Dogs have been part of most human societies for at least 12 000 years, providing protection, companionship and hunting skills, and have been present in Southern Africa as long as African history has been recorded. Vasco Da Gama noted that the San, back in 1497, had many dogs; and explorers through the 1700s and 1800s noted that different indigenous tribes throughout South Africa kept dogs, especially valuing their role in hunting. They were almost certainly introduced to this region by black tribes moving South or Khoikhoi pastoralists. Dog skeletons have been found among the remains of the earliest human settlements of the Iron Age and even Stone Age - how "white" is that? Early Nguni and Sotho sites don't usually show dog remains, but neither do San sites, though they show dogs in their rock paintings. 

Maybe dogs were first found useful in controlling vermin, but the African style of hunting became far more effective by incorporating dogs. The Zulu even later adapted these styles into their notably successful methods of making war. In the War of Mlanjeni, his soldiers are said to have trained hounds to pull down British soldiers very effectively. Shaka and Moshesh had special dogs accompany them on royal hunts. 
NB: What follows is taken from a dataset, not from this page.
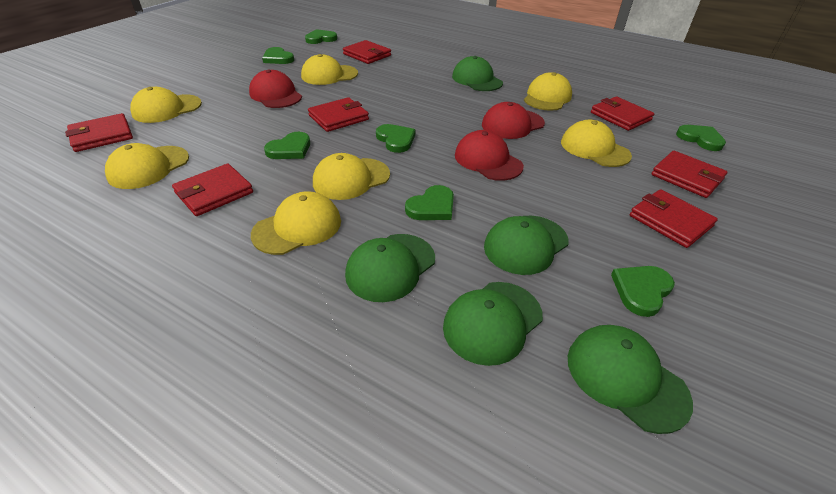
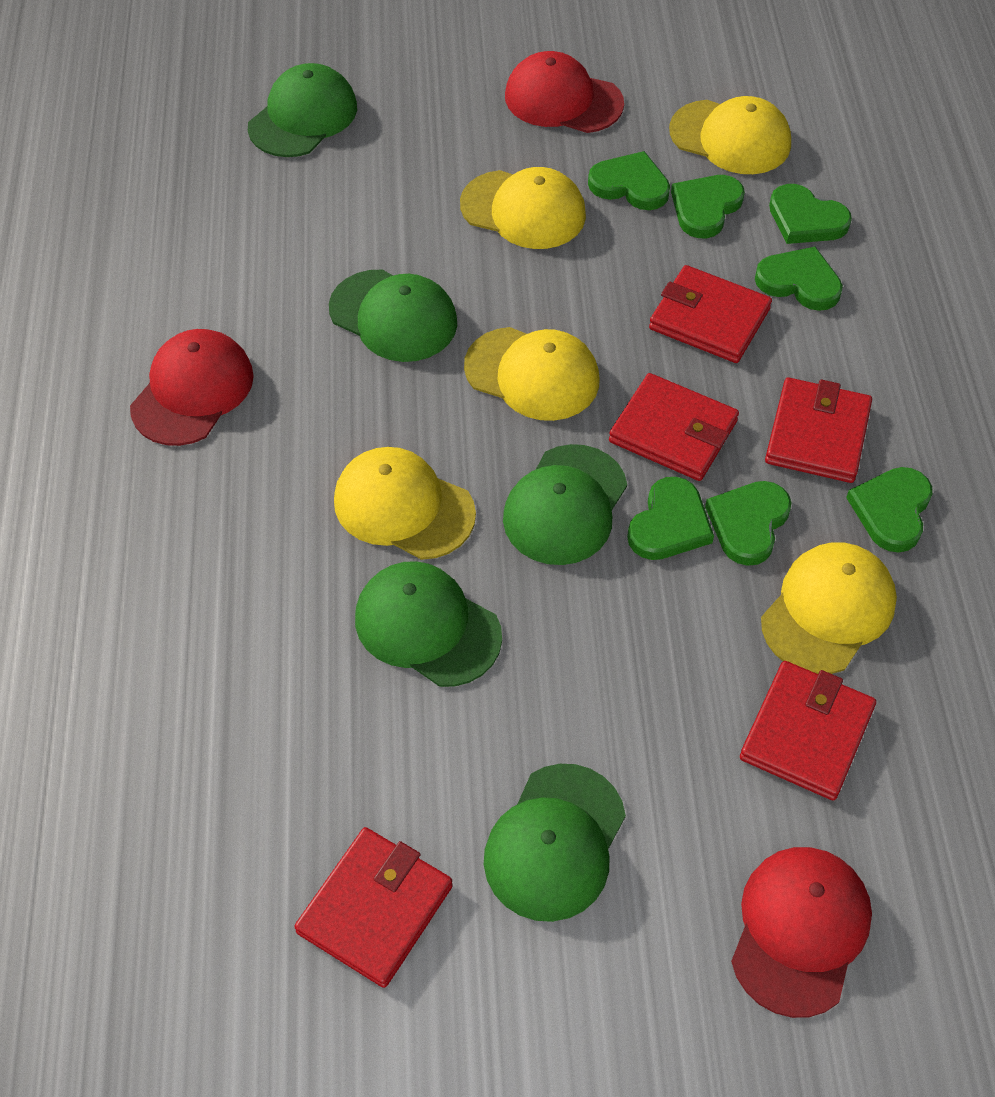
red wallet: [65,113,133,152] [172,164,253,216] [308,97,369,132] [343,40,391,64] [591,96,654,131] [630,189,718,248] [652,151,727,198] = 7 -> [294,827,453,988] [609,373,739,481] [649,265,772,363] [740,661,876,800] [765,377,872,483] = 5
yellow cap: [105,143,189,189] [130,87,202,123] [251,192,341,255] [301,54,358,85] [313,153,390,200] [524,72,572,111] [561,120,632,167] = 7 -> [334,447,476,560] [460,167,586,249] [464,327,599,421] [669,96,791,174] [761,542,897,674] = 5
In Xhosa culture, some authorities claim dogs were valued as helping to ward off the Thikoloshe. Nonqawuse, whose prophecies were so disastrous to the Xhosa, is quoted as saying: "Slaughter your cattle but save the dogs, for plenty of game is coming". OK, her prophetic abilities were even worse than that of most politicians, but at least she recognised the enduring value of a good dog. 

Dogs were even the target of well-meant but imperialistic canicides to deal with epidemics of rabies, and the poorer local people resented the killing of their dogs. 

Cats also arose very early on, and the African Wild Cat (Felis sylvestris lybica ) appears to have developed into the ordinary world-wide domestic variety. From at least 3000 BC in Egypt, they were for a time considered to be a form of God (something no cat has ever forgotten). Known as "miw", they were mourned on their death, embalmed and mummified, and placed in special tombs. Female cats were linked to Sekhmet, the Goddess of War, and male cats to Ra, the Sun God. Highly valued, they were eventually exported to many other countries, and always strictly protected. Only around the 1400s did a paranoid pope decide that cats were associated with witches and Satanic rituals.